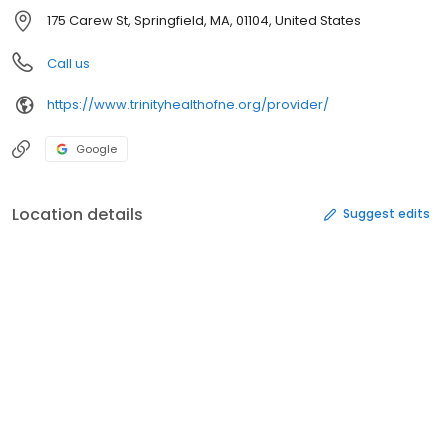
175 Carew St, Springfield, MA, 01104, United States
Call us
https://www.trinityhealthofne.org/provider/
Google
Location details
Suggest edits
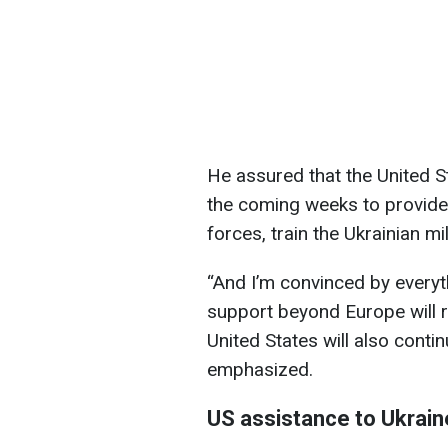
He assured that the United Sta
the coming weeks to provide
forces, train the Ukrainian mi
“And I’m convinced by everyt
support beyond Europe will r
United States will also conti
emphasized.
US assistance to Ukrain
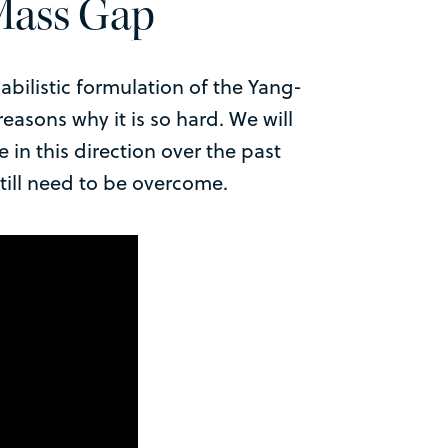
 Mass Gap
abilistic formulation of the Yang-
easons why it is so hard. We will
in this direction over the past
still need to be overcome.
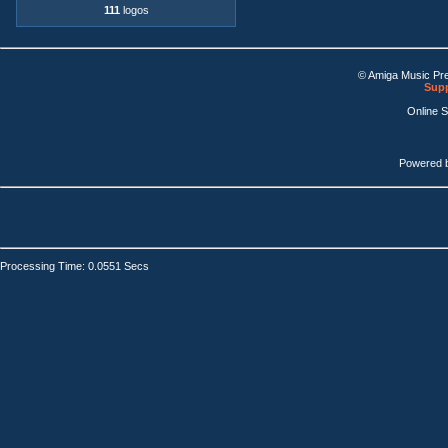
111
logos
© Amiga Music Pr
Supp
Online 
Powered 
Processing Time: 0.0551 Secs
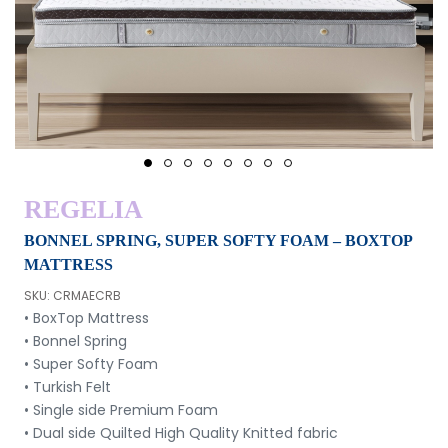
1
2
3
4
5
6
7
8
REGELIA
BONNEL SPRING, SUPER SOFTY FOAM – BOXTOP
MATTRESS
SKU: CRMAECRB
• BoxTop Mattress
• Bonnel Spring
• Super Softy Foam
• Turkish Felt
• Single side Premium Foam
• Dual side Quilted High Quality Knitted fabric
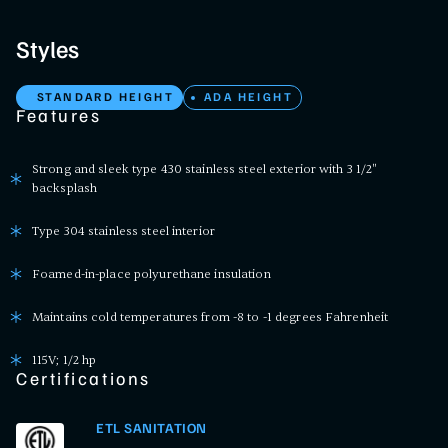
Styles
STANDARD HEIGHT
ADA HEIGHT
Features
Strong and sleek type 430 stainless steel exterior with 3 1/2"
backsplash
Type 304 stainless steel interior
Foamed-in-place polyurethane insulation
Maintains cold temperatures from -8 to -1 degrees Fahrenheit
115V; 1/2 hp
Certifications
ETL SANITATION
______
Work instructions: Write out all the text from every item above word for word, keeping each line as it appears, and leave the pictures out.

Response to this task:
175 Carew St, Springfield, MA, 01104, United States
Call us
https://www.trinityhealthofne.org/provider/
Google
Location details
Suggest edits
He assured that the United Sta
the coming weeks to provide
forces, train the Ukrainian mi
“And I’m convinced by everyt
support beyond Europe will r
United States will also conti
emphasized.
US assistance to Ukrain
 Mass Gap
abilistic formulation of the Yang-
easons why it is so hard. We will
in this direction over the past
still need to be overcome.
111
logos
© Amiga Music Pr
Supp
Online 
Powered 
Processing Time: 0.0551 Secs
1
2
3
4
5
6
7
8
REGELIA
BONNEL SPRING, SUPER SOFTY FOAM – BOXTOP
MATTRESS
SKU: CRMAECRB
• BoxTop Mattress
• Bonnel Spring
• Super Softy Foam
• Turkish Felt
• Single side Premium Foam
• Dual side Quilted High Quality Knitted fabric
Styles
STANDARD HEIGHT
ADA HEIGHT
Features
Strong and sleek type 430 stainless steel exterior with 3 1/2"
backsplash
Type 304 stainless steel interior
Foamed-in-place polyurethane insulation
Maintains cold temperatures from -8 to -1 degrees Fahrenheit
115V; 1/2 hp
Certifications
ETL SANITATION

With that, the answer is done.